Article

WAR TALK SCARCE

October 1940 Charles Bolte '41
Article
WAR TALK SCARCE
October 1940 Charles Bolte '41

But go down the four-lane highways, through the big tunnels and the express viaducts, across the Alleghenies to where the land flattens into the Mississippi Valley. America is out there too. The farms are big and prosperous-looking, the cities are farther apart already, and there is a mountain range between your life and Europe's war. When I went west in July the men who gave me lifts talked about the good prospects of the crop, were surprised that I was hitch-hiking so far, told about their sexual experiences. (Men are alike in this: they curse freely and talk about women.) There was some national political discussion, but not much talk of the war. After leaving an east where a man who didn't want to fight was a coward, I was surprised.

The surprise lasted across the rich land of Indiana and Illinois, through the rolling grasslands of Missouri, out into the great flat stretching plain of Kansas and eastern Colorado, up and over the shining Rockies, across the grilled emptiness of Wyoming, Utah and Nevada, and into the High Sierras of California. Then I was all right. I was with people who worried about foreign aggression again. Of course they worried about the Japs, but still they worried. And I knew the Japs were twice as far from California as Hitler was from New York so I didn't have to worry with them.

Well, it's all different now. While I was in California the conscription bill went into debate. Out there came the news of the first bad raids on London.

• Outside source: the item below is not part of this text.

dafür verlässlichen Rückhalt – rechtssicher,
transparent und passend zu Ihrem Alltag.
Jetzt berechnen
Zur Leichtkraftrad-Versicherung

In Holly- wood I talked with Collier Young '3O and Budd Schulberg '36 and some other Dart- mouth and non-Dartmouth men who were becoming increasingly thoughtful about the need for knowing which end of a gun was up. They were not running around looking for fights to join; they were ask- ing about what their chances would be in case a fight joined them.

Apparently the rest of the people in the wide flatnesses of the land between the western mountains and the eastern mountains began asking about the same time. I came home out of San Diego across the Imperial Valley, where it was too hot for me to talk but not too hot for me to listen. The men who pioneered a profitable farm-country out of the impossible desert down on the border were getting angry at the Congress. Migod nobody hates standing in line like I do, they would say, but here's something we gotta do. Through j| Yuma, out of Tucson, in the hills neargi Lordsburg and on the long road down to El Paso, where it takes you two days to go goo miles the rides are so far apart, they would say, Well it's just one of those I things, I'd love to get behind a tree with a squirrel rifle and shoot redcoats but itS looks like they're on our side now for fair.

Texas is so big it made me mad and I stayed out of bed for two nights and a day to get across it, 836 bleeding miles I from El Paso to Texarkana, and Texans are very proud of their big cities and their friendliness and their pretty girls; you know they're independent because they fought for it, but I didn't meet a single Texan who wasn't slowly, calmly ready to say that we'd better get ready to fight again because if there was gonna be a fight we didn't want to miss it and besides if we were ready maybe there wouldn't be one. They like some occasional streetbrawling but they remember the World War too well to be all for big-scale fighting that doesn't give a chance to a man alone.

It was the same thing getting into the south. In Tennessee they also talked about the way Willkie ran Commonwealth & Southern: the farmers, truck drivers, drummers and occasional businessmen I met seemed almost vengeful about the Republican nominee, recalled his fight against TVA which most of them feel has saved their lives, spoke bitterly of watered stock, a utility-controlled newspaper in Chattanooga, restricted production tinder Commonwealth & Southern, large "contributions" in the 1935 municipal power election, and a bad labor record. They talked about the beauties of barbecued pig and the hard time a man has keeping his pants pressed in the world today, too. Their quiet contempt for Willkie was matched by their anger at the Congressmen who were delaying action on the conscription bill until after the election. What's the matter with those guys, they said. Don't they know there's a war on?

!I began going to movies again when I hit the seaboard, because I felt I was nearer home and there wasn't so much hurry. There was unanimity in the newsreel reactions: a kind of patriotic expression which had some hokum in it, but which seemed realer. Maybe it seemed that way to me because I had seen something of what there was to be patriotic about. In Washington that same feeling of honesty came through in the pitying laughter of some women in the Senate waitingroom, laughter directed at the Death Watch ladies in their black veils. Don't they see, one of the laughing women asked me, that they're trying to save themselves a little heartbreak now and will get themselves a lot more of it later on?

HEADLINES HOLD STUDENT ATTENTION An undergraduate, relaxing on Commons porch, keeps tabs on the war and the conscrip•tion law which may vitally influence his future.